* _Acción requerida_
Selecciona y copia cada línea de los datos que contenga la palabra "that", teniendo en cuenta mayúsculas y minúsculas.

* _Datos_
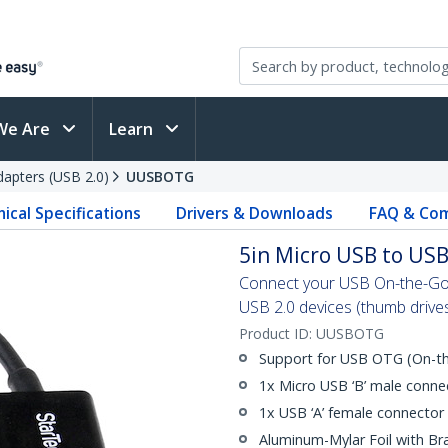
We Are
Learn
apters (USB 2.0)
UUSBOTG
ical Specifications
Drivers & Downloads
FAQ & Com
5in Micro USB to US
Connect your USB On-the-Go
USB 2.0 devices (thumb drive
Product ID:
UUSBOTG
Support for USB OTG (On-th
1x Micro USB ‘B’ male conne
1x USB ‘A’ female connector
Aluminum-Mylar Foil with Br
--
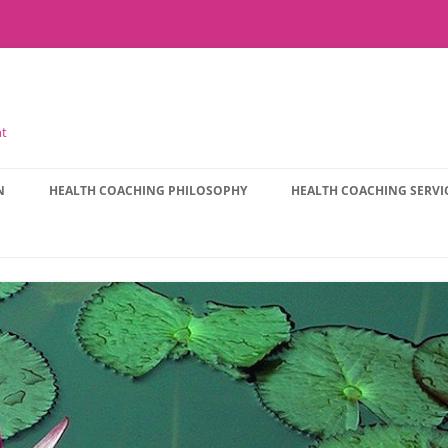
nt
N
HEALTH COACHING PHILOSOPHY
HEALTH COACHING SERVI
---
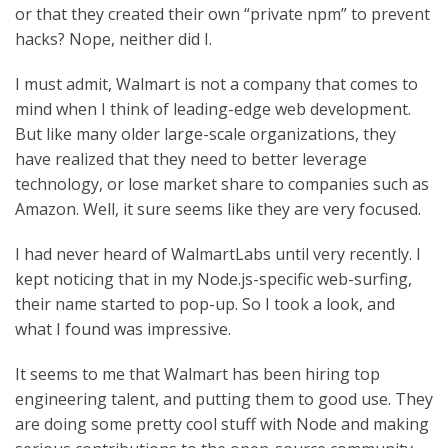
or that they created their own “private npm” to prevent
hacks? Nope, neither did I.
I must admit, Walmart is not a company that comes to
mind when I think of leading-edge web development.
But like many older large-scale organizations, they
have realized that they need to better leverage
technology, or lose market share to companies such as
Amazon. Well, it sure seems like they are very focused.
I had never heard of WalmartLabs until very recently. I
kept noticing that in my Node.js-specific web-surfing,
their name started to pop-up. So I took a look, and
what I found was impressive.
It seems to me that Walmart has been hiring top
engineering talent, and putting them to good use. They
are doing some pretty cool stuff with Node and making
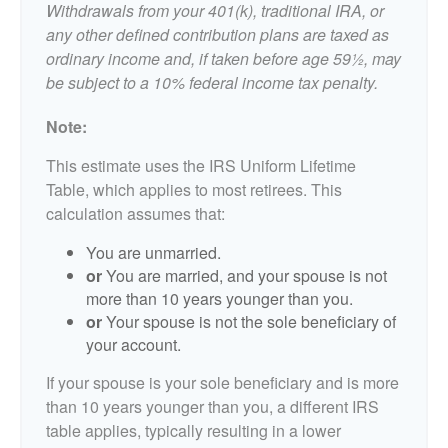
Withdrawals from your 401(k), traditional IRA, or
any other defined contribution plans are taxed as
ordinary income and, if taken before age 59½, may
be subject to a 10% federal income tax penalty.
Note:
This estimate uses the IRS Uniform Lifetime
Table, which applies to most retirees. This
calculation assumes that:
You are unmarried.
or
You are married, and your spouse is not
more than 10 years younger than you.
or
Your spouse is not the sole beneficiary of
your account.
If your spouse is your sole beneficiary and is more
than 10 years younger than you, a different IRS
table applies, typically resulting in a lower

* _Respuesta_
or that they created their own “private npm” to prevent
I must admit, Walmart is not a company that comes to
have realized that they need to better leverage
kept noticing that in my Node.js-specific web-surfing,
It seems to me that Walmart has been hiring top
calculation assumes that:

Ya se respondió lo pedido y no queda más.